Does anyone know of a good comparison of Dagster, ...
# announcements
d
Does anyone know of a good comparison of Dagster, Airflow (+Cloud Composter, Astronomer), Prefect, and Kedro? It's hard to figure out which framework to use esp. with Airflow v2 coming out. I don't need anything super involved, just a DAG (prefer open source) tool in place of a bash driver running a chain of Py and SQL scripts. The jobs are chained such that the exit status of one determines what happens down the line.
❤️ 1
👍 1
r
this article touches on a few of them, i found it helpful in thinking about the differing goals of the tools https://medium.com/@will_flwrs/python-data-engineering-tools-the-next-generation-354e00f2f060
y
I'm one of the maintainers of Kedro. @Ryan Carlson was right to share that article. We have a completely different aim. We focus on the problem of workflow standardisation when you're trying to create data science code that is maintainable because you've thought about what software engineering convention for DS code looks like.

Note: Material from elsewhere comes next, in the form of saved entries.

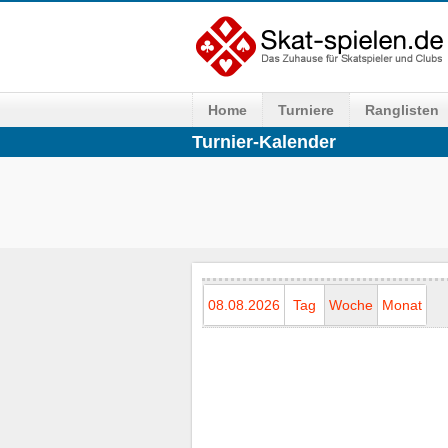
Home
Turniere
Ranglisten
Turnier-Kalender
08.08.2026
Tag
Woche
Monat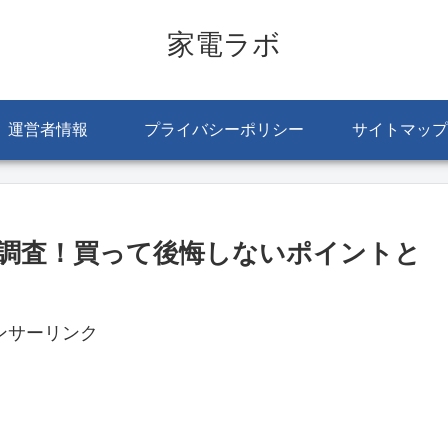
家電ラボ
運営者情報
プライバシーポリシー
サイトマップ
を徹底調査！買って後悔しないポイントと
ンサーリンク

Our users dig us if they've had issues around trying to take code into production because: 1. They were too heavily reliant on Jupyter notebooks 2. They mish-mash tons of script and create their own CLIs and project structures that are difficult to maintain I suspect you understand problem 2 very well, because of how you described what you're looking for. Kedro also determines the running order for your pipeline, so that's a worry off your shoulders. We are not an orchestrator though, and this is why we believe in a workflow that starts in Kedro but ends with any tool that will help you schedule and orchestrate your pipeline runs and we've found that Dagster, Prefect and Airflow are perfect for that. We've even started creating a series of deployment docs in our latest sprint, our Prefect one has been completed as an example. The Astronomer team is also picking up the Kedro-Airflow plugin. Hope this helps, shout if you have more questions.
👍 2
g
@David Krysl Curious to hear what you ended up going with having been through the same debate myself. I'm the sole data engineer in what is otherwise an ML research team and Dagster seemed like the most lightweight tool as an upgrade from cronjobs / supports better local development so I've started with Dagster, but really struggled with the choice. Hard to do any quick POCs that yield any real useful conclusions.